- _ASSIGNMENT_:
Among the entries below, extract exactly the lines that run from the one with "right elbow: (685, 567)" through the one with "root of tail: (769, 233)", both ends included.

- _RECORD EXCERPTS_:
□ □ □ □ □ □ □
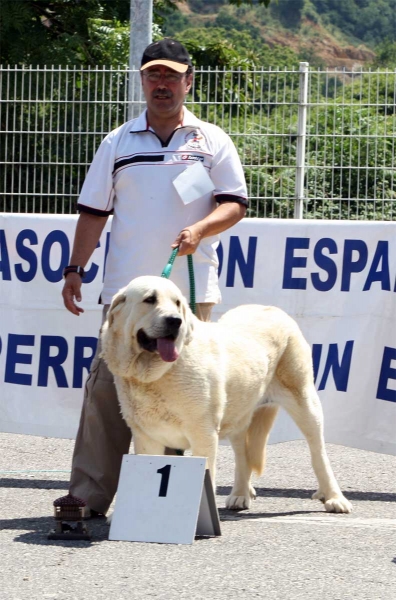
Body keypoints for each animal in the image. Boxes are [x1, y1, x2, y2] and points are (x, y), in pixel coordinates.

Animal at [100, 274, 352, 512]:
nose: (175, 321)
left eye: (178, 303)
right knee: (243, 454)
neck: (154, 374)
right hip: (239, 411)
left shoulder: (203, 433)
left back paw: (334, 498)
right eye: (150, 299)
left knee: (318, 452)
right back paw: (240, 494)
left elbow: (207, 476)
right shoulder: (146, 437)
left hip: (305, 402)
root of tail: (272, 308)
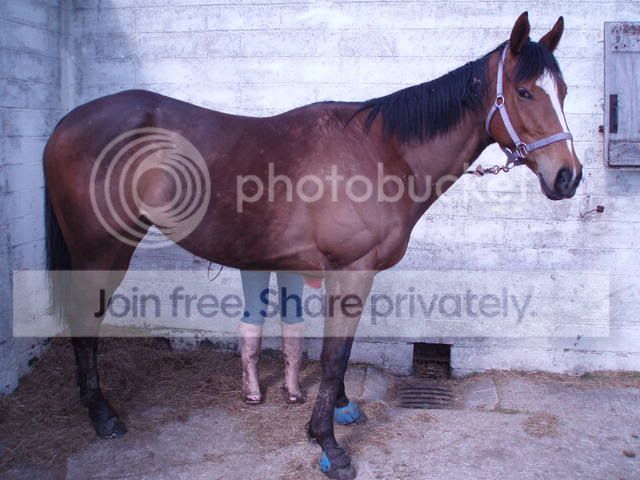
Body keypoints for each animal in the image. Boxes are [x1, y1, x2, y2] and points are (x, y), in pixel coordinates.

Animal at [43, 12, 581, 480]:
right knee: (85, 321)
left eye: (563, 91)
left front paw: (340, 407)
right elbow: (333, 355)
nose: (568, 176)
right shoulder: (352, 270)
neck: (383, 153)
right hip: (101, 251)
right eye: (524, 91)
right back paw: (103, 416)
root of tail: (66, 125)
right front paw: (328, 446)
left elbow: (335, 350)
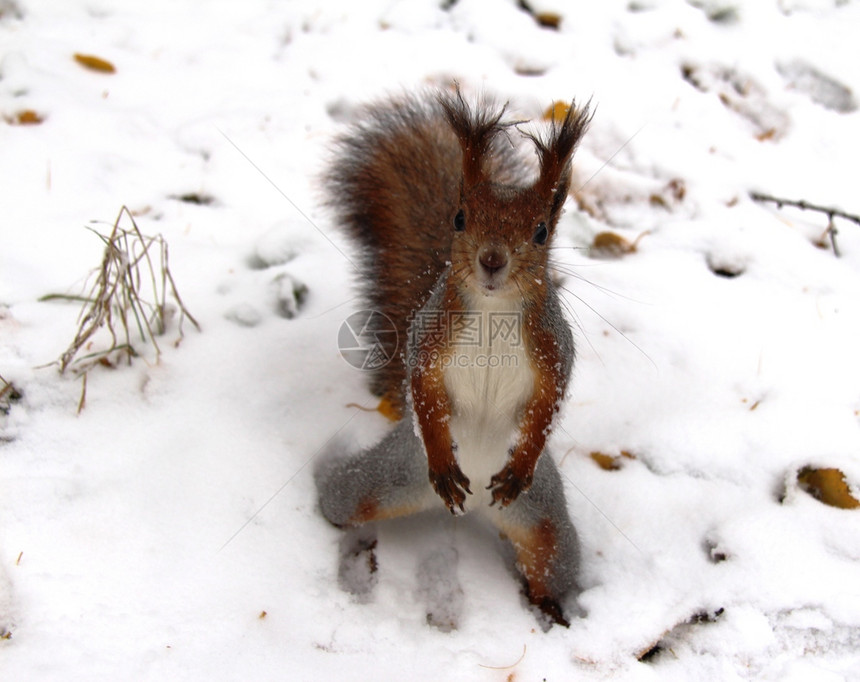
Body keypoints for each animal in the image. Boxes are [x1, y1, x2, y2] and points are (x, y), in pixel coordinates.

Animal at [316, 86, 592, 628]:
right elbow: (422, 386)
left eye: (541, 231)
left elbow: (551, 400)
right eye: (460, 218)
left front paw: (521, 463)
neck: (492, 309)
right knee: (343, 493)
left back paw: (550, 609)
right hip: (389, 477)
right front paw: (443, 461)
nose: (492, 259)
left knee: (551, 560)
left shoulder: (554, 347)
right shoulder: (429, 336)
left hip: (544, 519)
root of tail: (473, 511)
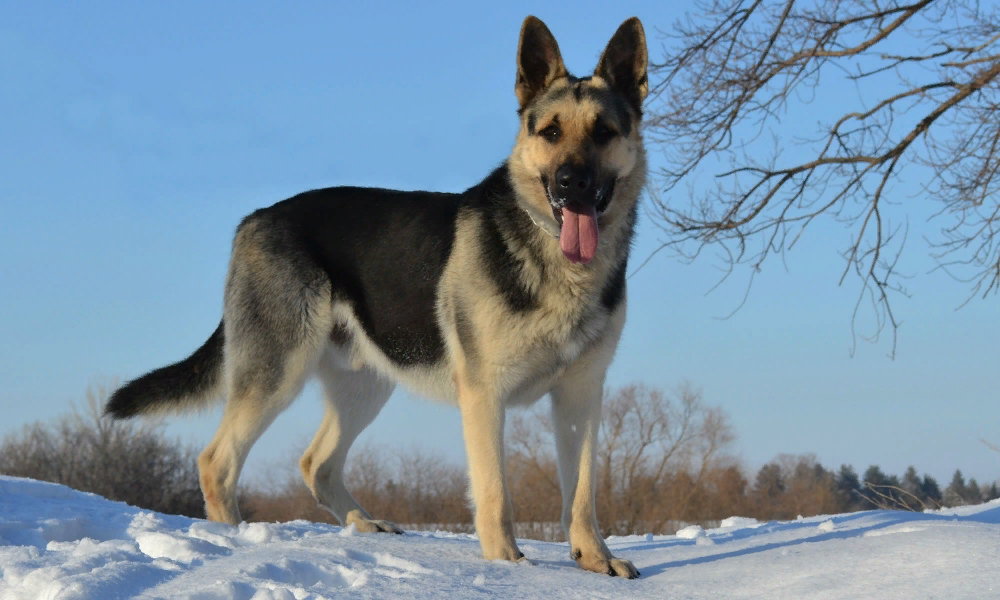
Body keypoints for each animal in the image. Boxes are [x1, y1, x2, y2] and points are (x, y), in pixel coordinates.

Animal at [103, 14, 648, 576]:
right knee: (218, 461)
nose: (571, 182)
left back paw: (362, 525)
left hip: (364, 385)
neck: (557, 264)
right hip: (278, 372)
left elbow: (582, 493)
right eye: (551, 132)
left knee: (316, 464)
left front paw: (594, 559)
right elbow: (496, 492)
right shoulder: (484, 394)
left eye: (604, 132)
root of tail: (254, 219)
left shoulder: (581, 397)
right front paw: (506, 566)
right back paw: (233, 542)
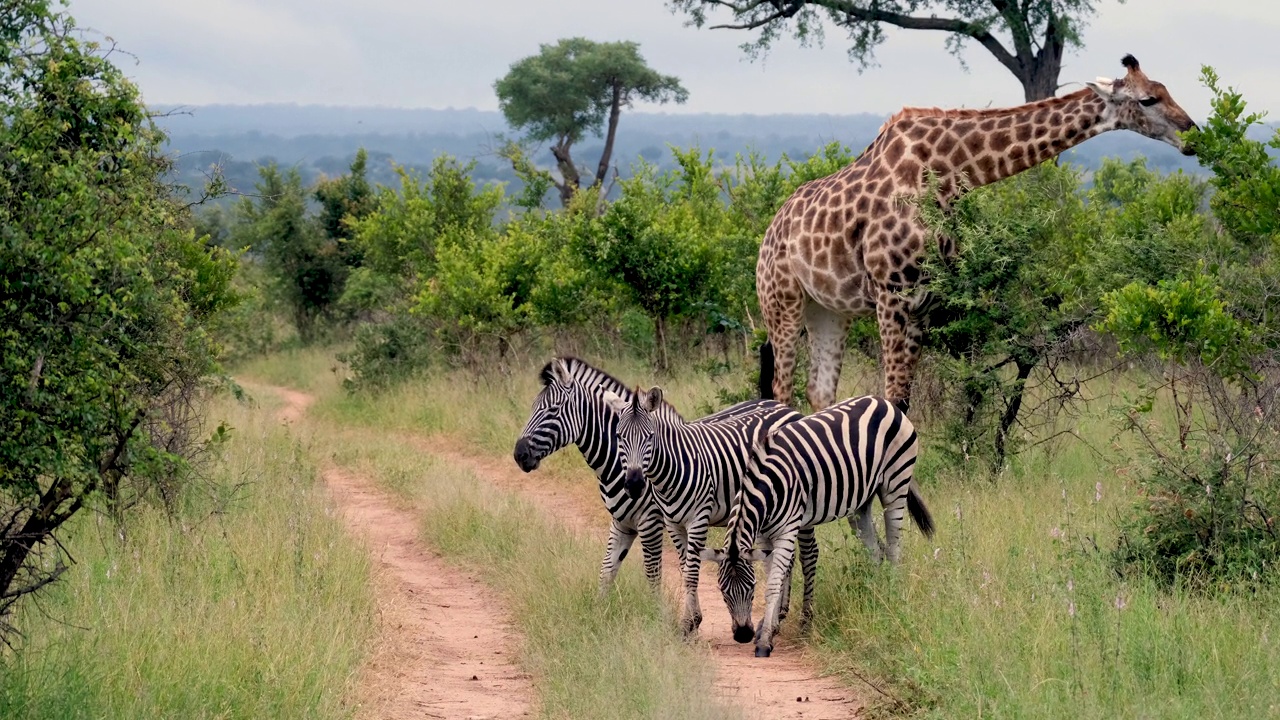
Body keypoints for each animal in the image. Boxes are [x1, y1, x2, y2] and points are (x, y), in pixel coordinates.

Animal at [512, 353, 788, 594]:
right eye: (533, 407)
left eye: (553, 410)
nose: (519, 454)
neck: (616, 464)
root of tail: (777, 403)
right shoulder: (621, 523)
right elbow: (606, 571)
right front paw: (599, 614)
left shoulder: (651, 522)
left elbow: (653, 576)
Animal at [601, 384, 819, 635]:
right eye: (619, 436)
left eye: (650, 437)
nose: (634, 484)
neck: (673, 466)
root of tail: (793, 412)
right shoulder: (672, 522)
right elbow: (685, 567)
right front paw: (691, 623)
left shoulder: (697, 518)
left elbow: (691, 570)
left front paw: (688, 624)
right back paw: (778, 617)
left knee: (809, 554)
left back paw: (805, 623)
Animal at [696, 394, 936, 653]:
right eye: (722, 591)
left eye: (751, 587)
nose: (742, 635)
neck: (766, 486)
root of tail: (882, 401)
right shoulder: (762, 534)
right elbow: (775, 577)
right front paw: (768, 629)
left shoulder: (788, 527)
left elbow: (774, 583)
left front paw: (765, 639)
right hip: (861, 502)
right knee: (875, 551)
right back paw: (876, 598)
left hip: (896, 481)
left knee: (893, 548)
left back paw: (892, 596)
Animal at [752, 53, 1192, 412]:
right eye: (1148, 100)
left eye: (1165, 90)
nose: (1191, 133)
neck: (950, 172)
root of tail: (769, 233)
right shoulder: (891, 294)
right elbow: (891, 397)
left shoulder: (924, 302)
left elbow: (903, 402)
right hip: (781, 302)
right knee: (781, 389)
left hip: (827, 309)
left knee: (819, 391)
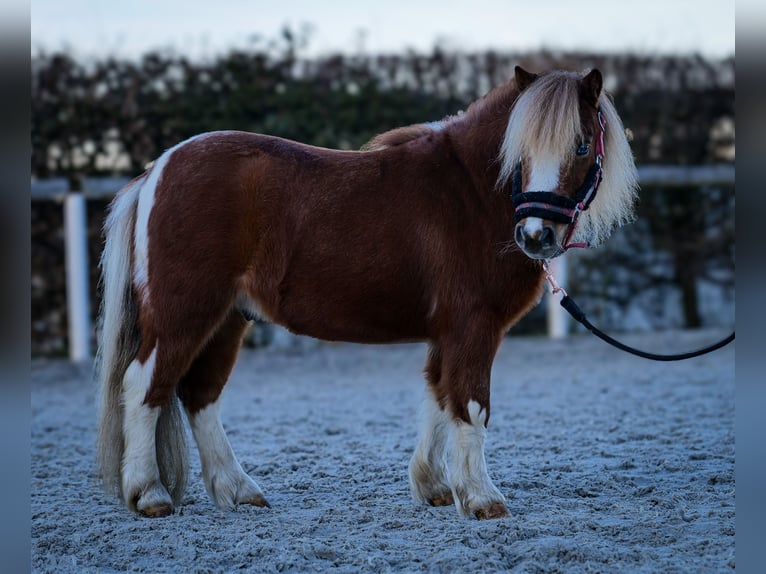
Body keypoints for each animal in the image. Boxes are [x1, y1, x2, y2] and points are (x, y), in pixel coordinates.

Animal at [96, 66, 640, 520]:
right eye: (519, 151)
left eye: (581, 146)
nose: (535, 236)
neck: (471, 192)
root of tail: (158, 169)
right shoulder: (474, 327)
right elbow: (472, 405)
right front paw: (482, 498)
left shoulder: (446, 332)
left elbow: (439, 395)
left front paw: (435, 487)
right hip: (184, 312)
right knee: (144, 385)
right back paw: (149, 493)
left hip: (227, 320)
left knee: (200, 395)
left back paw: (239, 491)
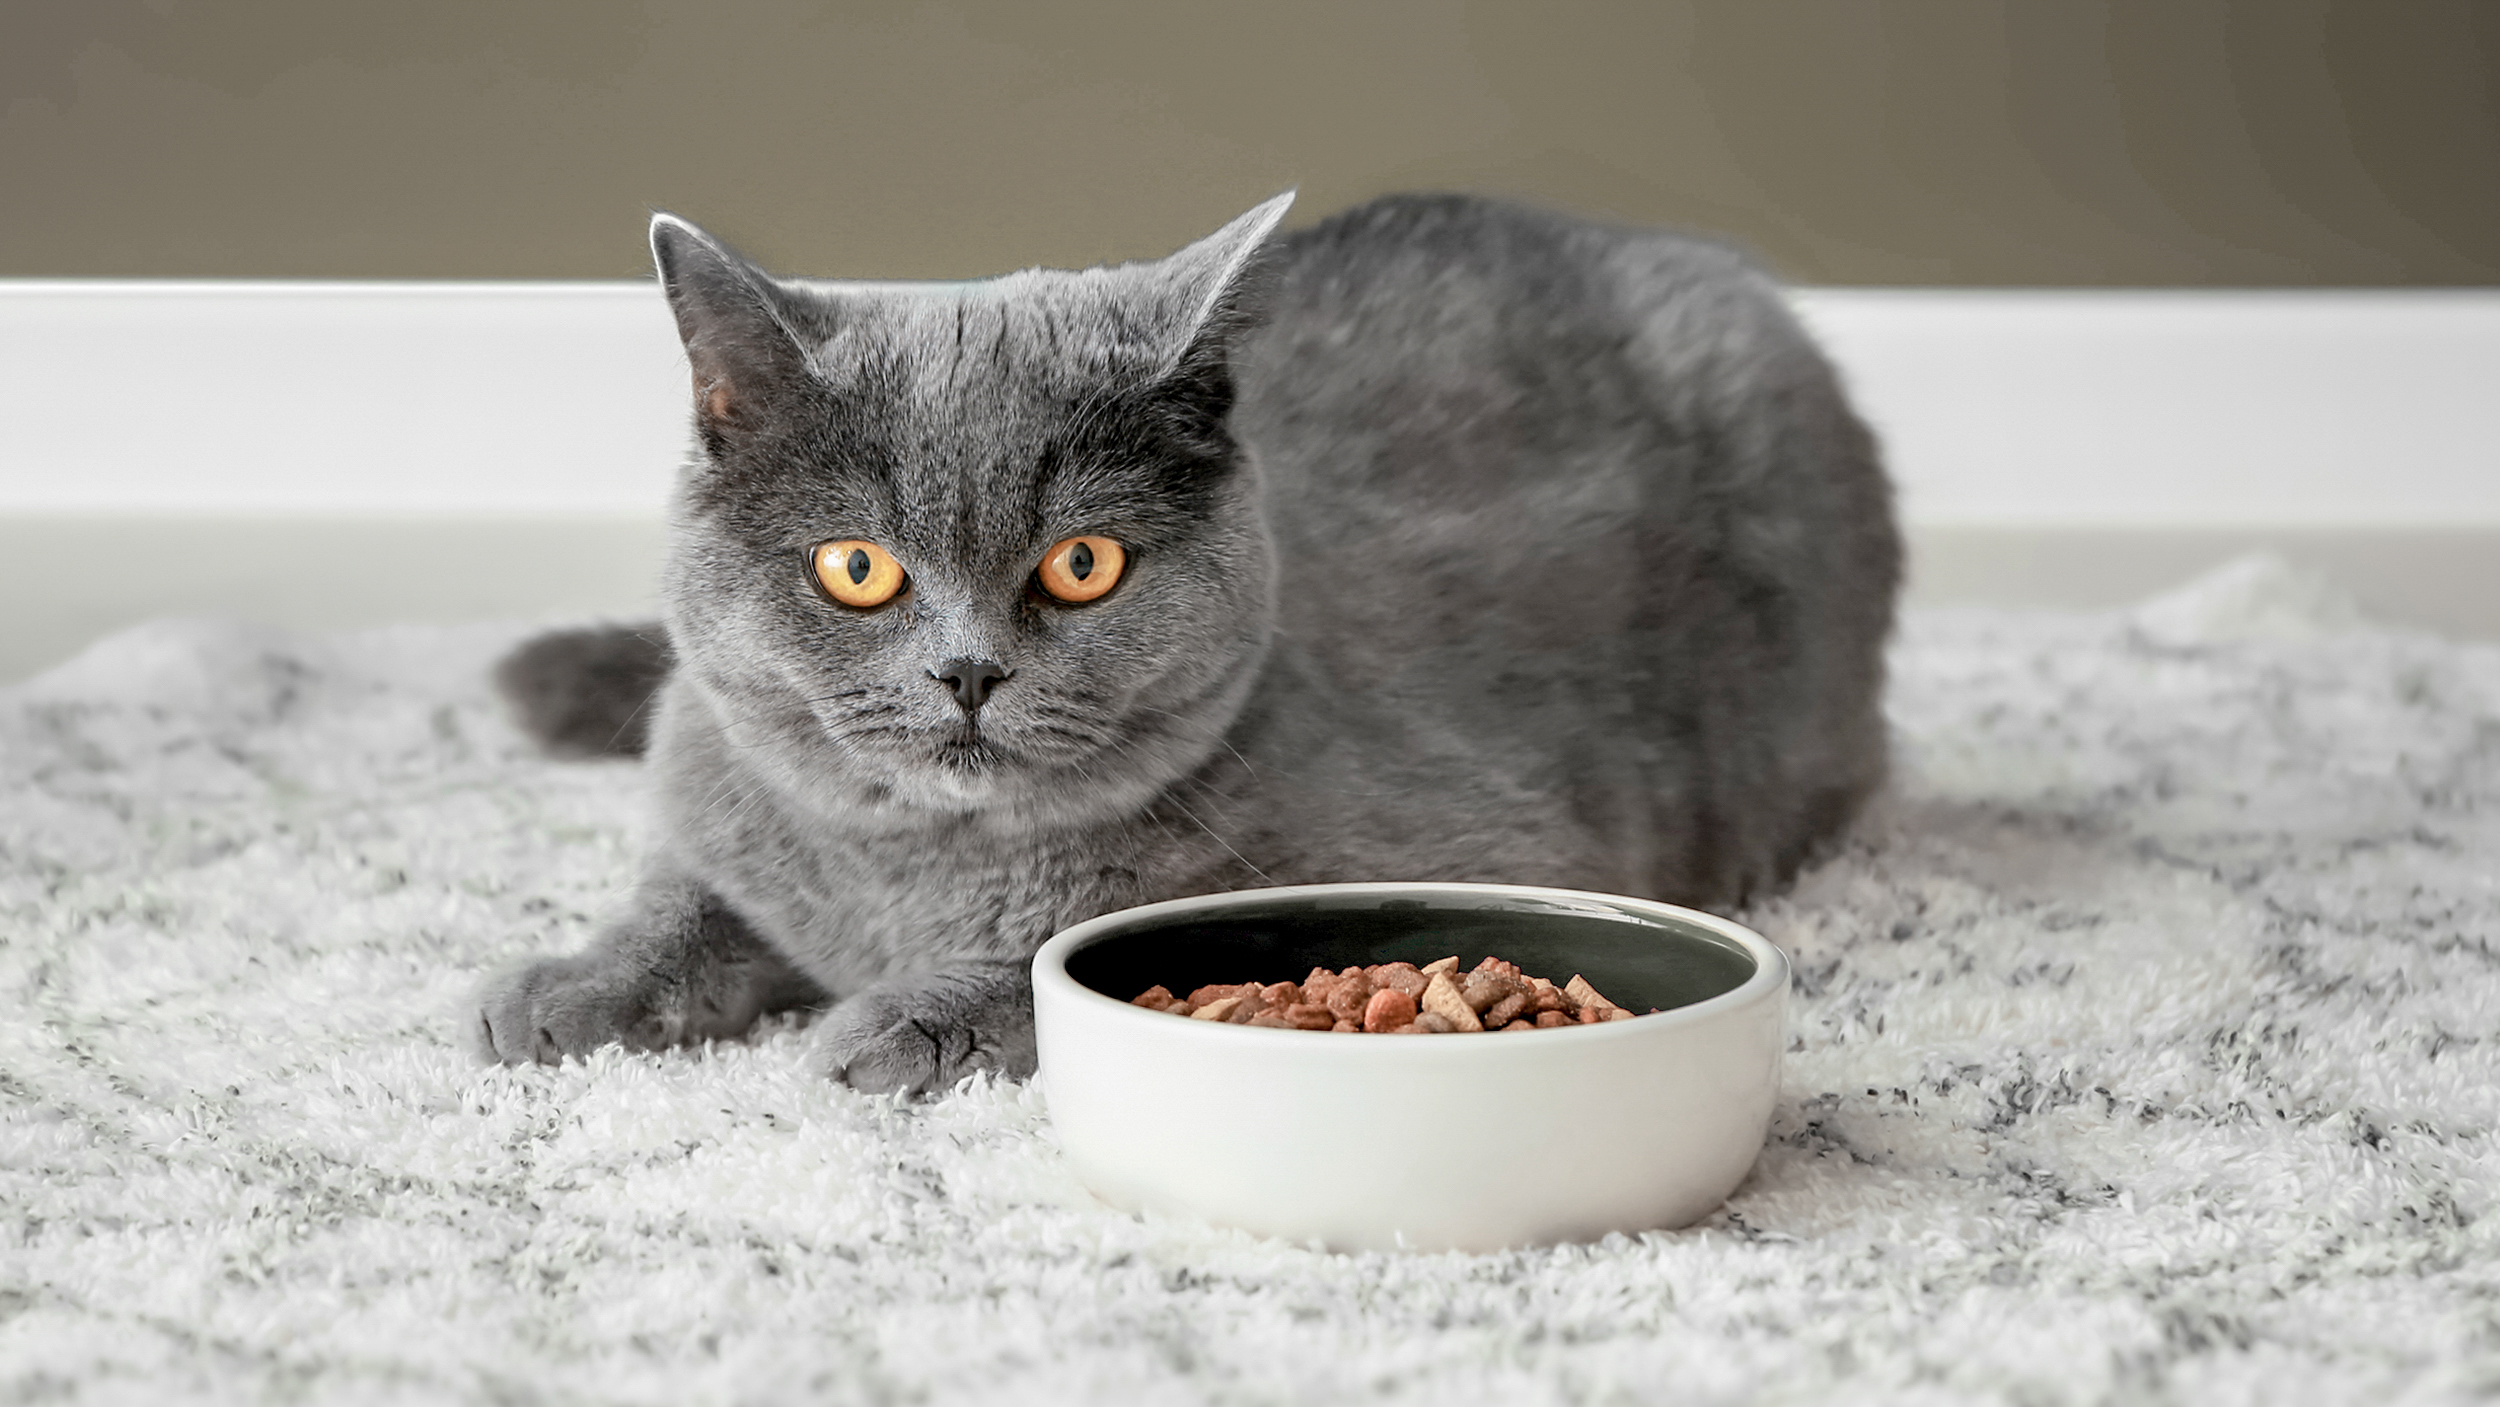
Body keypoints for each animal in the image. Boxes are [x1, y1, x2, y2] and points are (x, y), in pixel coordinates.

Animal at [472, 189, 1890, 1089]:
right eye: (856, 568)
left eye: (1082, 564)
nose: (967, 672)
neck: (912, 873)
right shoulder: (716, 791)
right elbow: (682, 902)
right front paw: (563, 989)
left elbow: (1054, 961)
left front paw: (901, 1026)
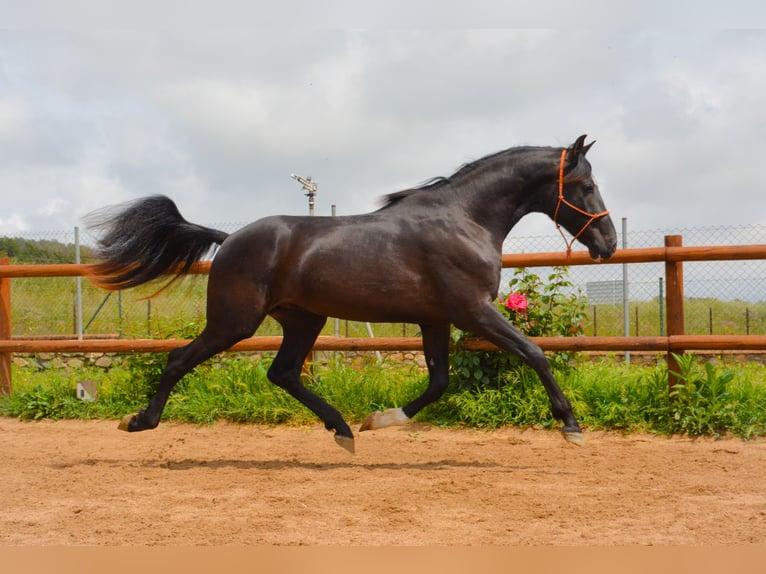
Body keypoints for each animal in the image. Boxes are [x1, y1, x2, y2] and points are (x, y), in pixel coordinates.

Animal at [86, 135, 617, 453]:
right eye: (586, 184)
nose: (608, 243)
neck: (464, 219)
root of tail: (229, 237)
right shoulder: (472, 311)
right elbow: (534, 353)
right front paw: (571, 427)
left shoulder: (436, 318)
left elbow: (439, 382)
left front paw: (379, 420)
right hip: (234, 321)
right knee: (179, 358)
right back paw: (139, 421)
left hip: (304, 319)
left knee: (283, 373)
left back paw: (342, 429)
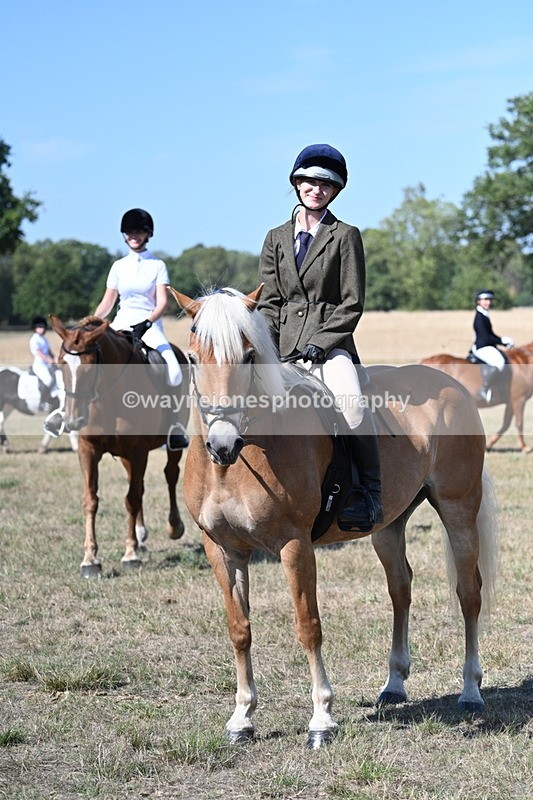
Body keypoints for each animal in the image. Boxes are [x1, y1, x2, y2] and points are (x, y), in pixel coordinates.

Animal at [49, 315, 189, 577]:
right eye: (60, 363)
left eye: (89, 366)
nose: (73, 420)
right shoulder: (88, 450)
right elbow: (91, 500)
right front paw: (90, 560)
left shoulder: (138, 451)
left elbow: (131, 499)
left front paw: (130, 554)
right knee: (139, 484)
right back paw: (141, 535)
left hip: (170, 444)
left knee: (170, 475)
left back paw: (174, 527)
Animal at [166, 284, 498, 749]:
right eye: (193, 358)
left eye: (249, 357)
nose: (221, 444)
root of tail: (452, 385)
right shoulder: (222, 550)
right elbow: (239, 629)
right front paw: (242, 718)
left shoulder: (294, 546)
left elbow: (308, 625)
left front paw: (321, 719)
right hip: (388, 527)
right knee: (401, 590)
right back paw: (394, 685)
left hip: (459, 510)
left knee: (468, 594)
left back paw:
□ □ □ □ □ □ □
- _FINISHED EXERCISE_:
right elbow: (685, 567)
right front paw: (691, 623)
left shoulder: (697, 518)
left elbow: (691, 570)
left front paw: (688, 624)
right back paw: (778, 617)
left knee: (809, 554)
left back paw: (805, 623)
Animal at [696, 394, 936, 653]:
right eye: (722, 591)
left eye: (751, 587)
nose: (742, 635)
neck: (766, 486)
root of tail: (882, 401)
right shoulder: (762, 534)
right elbow: (775, 577)
right front paw: (768, 629)
left shoulder: (788, 527)
left elbow: (774, 583)
left front paw: (765, 639)
right hip: (861, 502)
right knee: (875, 551)
right back paw: (876, 598)
left hip: (896, 481)
left knee: (893, 548)
left back paw: (892, 596)
Animal at [752, 53, 1192, 412]:
right eye: (1148, 100)
left eye: (1165, 90)
nose: (1191, 133)
neck: (950, 172)
root of tail: (769, 233)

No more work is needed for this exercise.